Czech Kolaches with Fruit Filling
adapted from Cook's Country
For the Dough:
1 Cup Whole Milk
10 Tablespoons Butter, melted
1 large Egg
2 large Egg Yolks, whites reserved
3-1/2 Cups Flour
1/3 Cup Sugar
2-1/4 teaspoons instant yeast
1-1/2 teaspoons Salt
For the Filling:
10 ounces fruit (blueberries, nectarines, peaches, cherries, pineapple), fresh or frozen - be sure to dice the fresh nectarines or peaches into bite sized pieces
5 tablespoons sugar
4 teaspoons corn starch
For the Streusel:
2 Tablespoons -plus- 2 teaspoons Flour
2 Tablespoons -plus- 2 teaspoons Sugar
1 Tablespoon Butter, chilled and cut into 8 pieces
For the Egg Wash:
1 egg beaten with 1 tablespoon milk
Grease a large bowl, set aside. Whisk the Milk, Melted Butter, Egg, and Yolks together in a 2-cup measuring cup (the Butter will form lumps). Whisk the Flour, Sugar, Yeast, and Salt together in the bowl of stand mixer. Fit mixer with the dough hook, add Milk mixture to the Flour mixture, and knead on low speed until no dry flour remains, about 2 minutes. Increase speed to medium and knead until dough clears the sides of the bowl but still sticks to the bottom of the bowl, about 8 to 12 minutes. If the dough hasn't cleared the bowl after 12 minutes, add more Flour, 1 Tablespoon at a time, up to 2 Tablespoons.

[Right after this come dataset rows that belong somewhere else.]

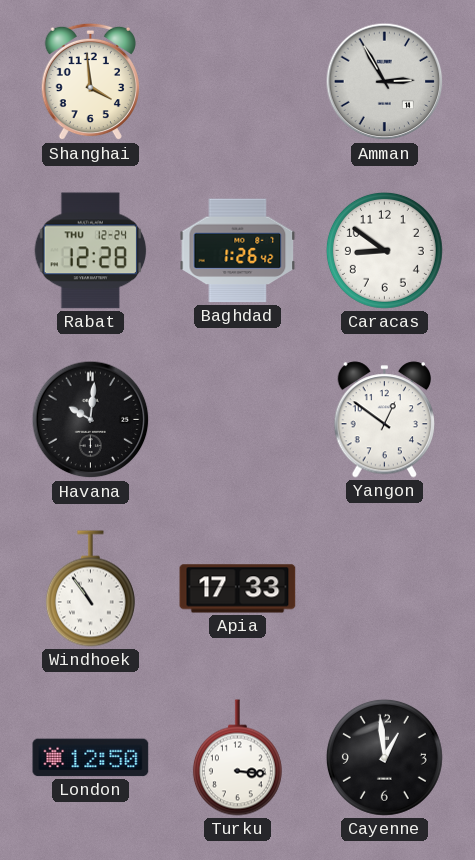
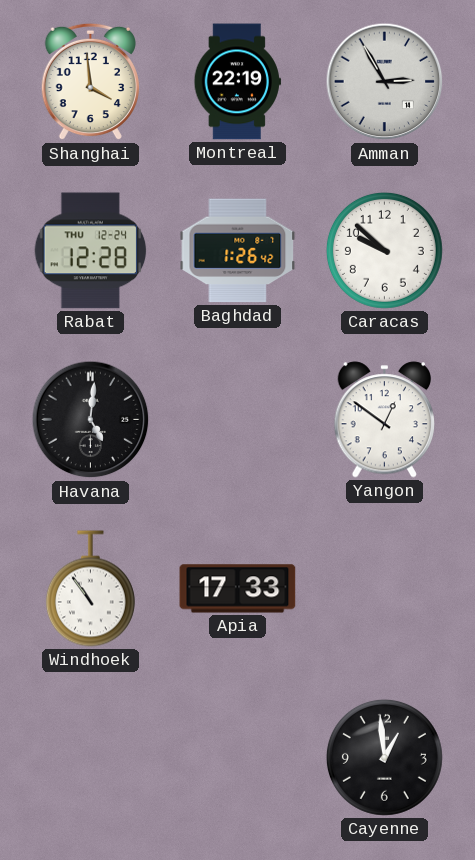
Montreal: none -> 22:19
Caracas: 8:51 -> 9:52
Havana: 10:01 -> 5:01
London: 12:50 -> none
Turku: 3:16 -> none
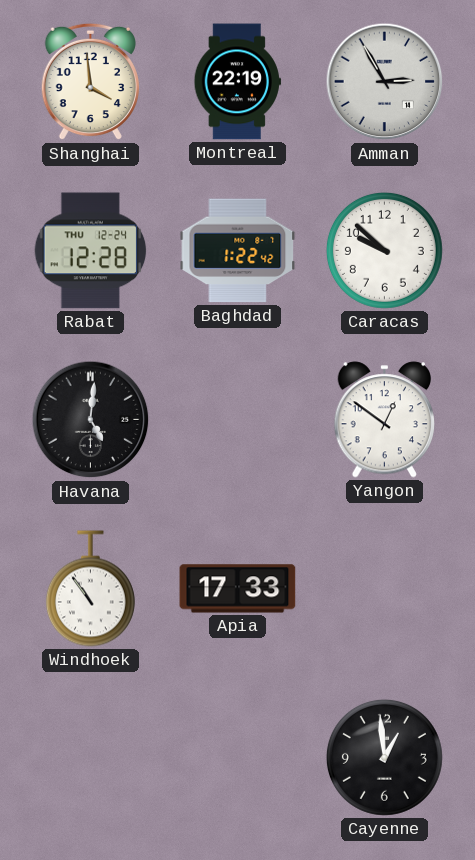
Baghdad: 1:26 -> 1:22
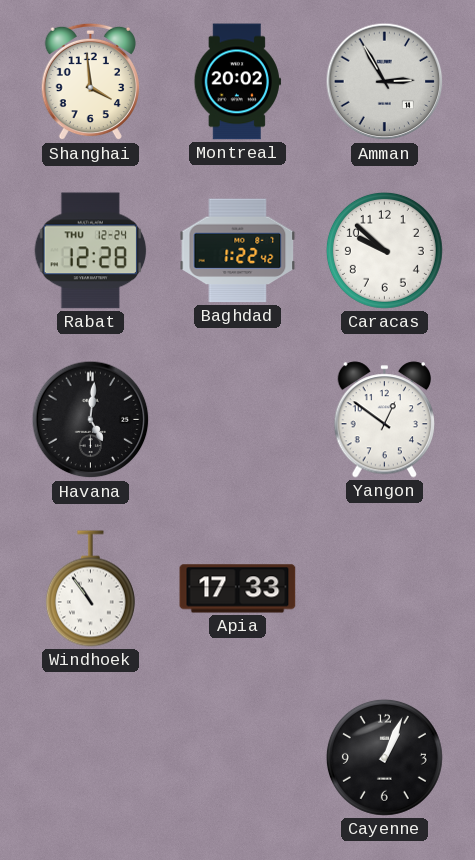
Montreal: 22:19 -> 20:02
Cayenne: 12:59 -> 1:04
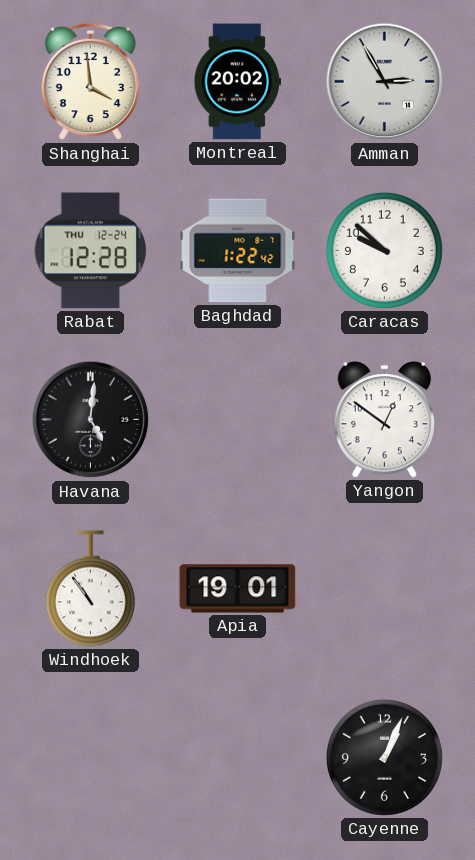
Apia: 17:33 -> 19:01
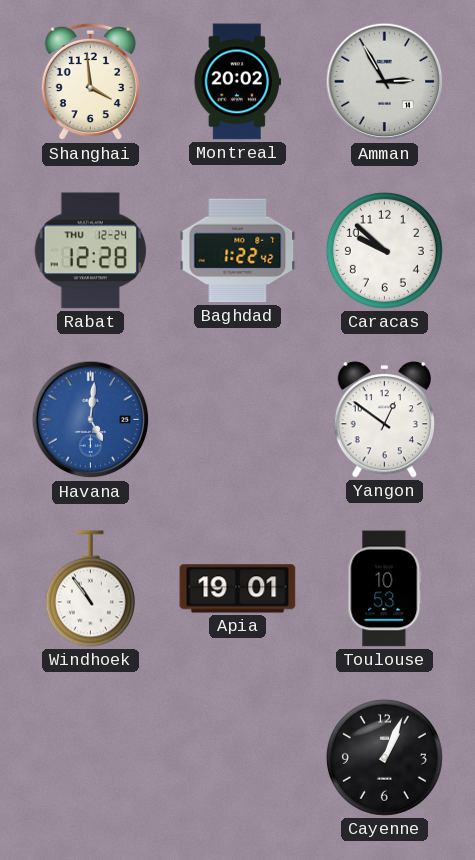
Havana dial: black -> blue
Toulouse: none -> 10:53
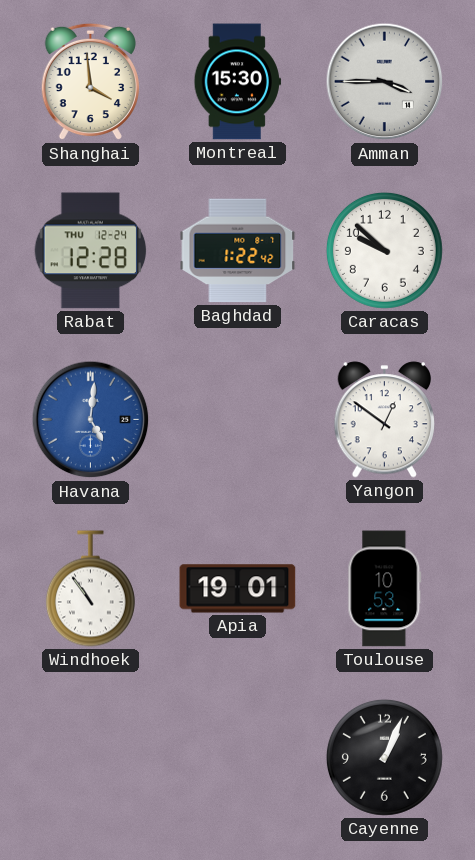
Montreal: 20:02 -> 15:30
Amman: 2:55 -> 3:45
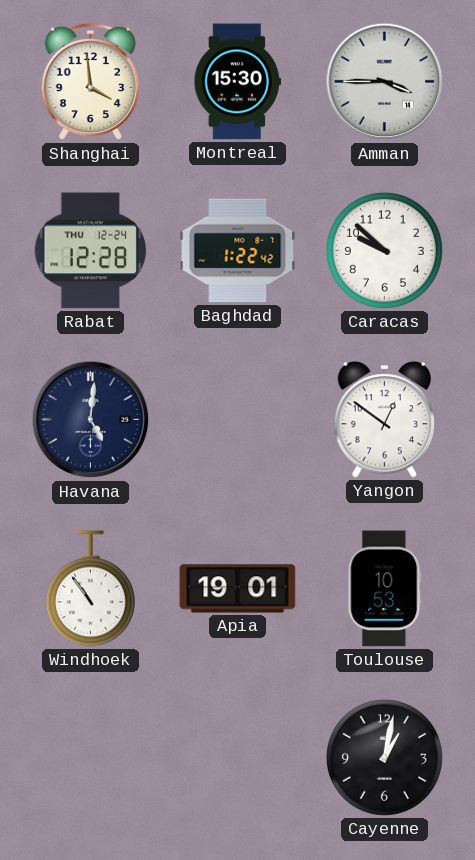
Havana dial: blue -> navy
Cayenne: 1:04 -> 1:02
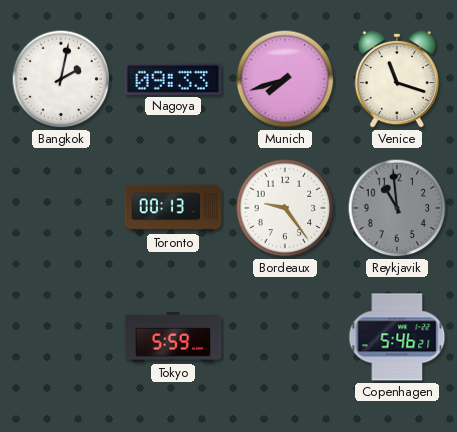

Transfer dough to greased bowl and cover with plastic wrap. Let dough rise until doubled, about 60-90 minutes.
To make the streusel, combine the Flour, Sugar, and Butter in a small bowl and rub between your fingers until mixture resembles wet sand. Cover and refrigerate until ready to use.
To make the fruit filling, combine fruit, sugar, and cornstarch in a bowl. Mix well. Microwave, covered, until bubbling and thickened, about 6 minutes, stirring halfway through cooking. Mash with a potato masher or leave as is for a chunkier filling. Let cool completely before filling kolaches.
After the dough has finished rising, line two rimmed baking sheets with parchment paper. Punch down Dough and place on a lightly floured surface. Divide Dough into quarters and cut each quarter into 4 equal pieces. Form each piece into a smooth, tight ball. Arrange 8 balls on each baking sheet and cover loosely with plastic wrap. Place the baking sheets in the oven, replace the water in the loaf pan with 3 cup Boiling Water, close oven door and let rise until doubled, about 90 minutes.
Remove baking sheets and loaf pan from oven. Heat oven to 350 degrees. Grease and flour the bottom of a 1/3-cup measure (or a 2-1/4-inch-diameter drinking glass). Make a deep indentation in the center of each dough ball by slowly pressing until cup touches sheet. The perimeter of the dough balls will deflate slightly.
Gently brush the Kolaches all over with the Egg-Milk mixture. Spoon filling into the Kolaches, about 1-1/2 Tablespoons per Kolache. Sprinkle with streusel. Bake until just golden brown, about 25 minutes, switching and rotating sheets halfway through baking. Be careful not to overbake! Let cool on pan for 20 minutes.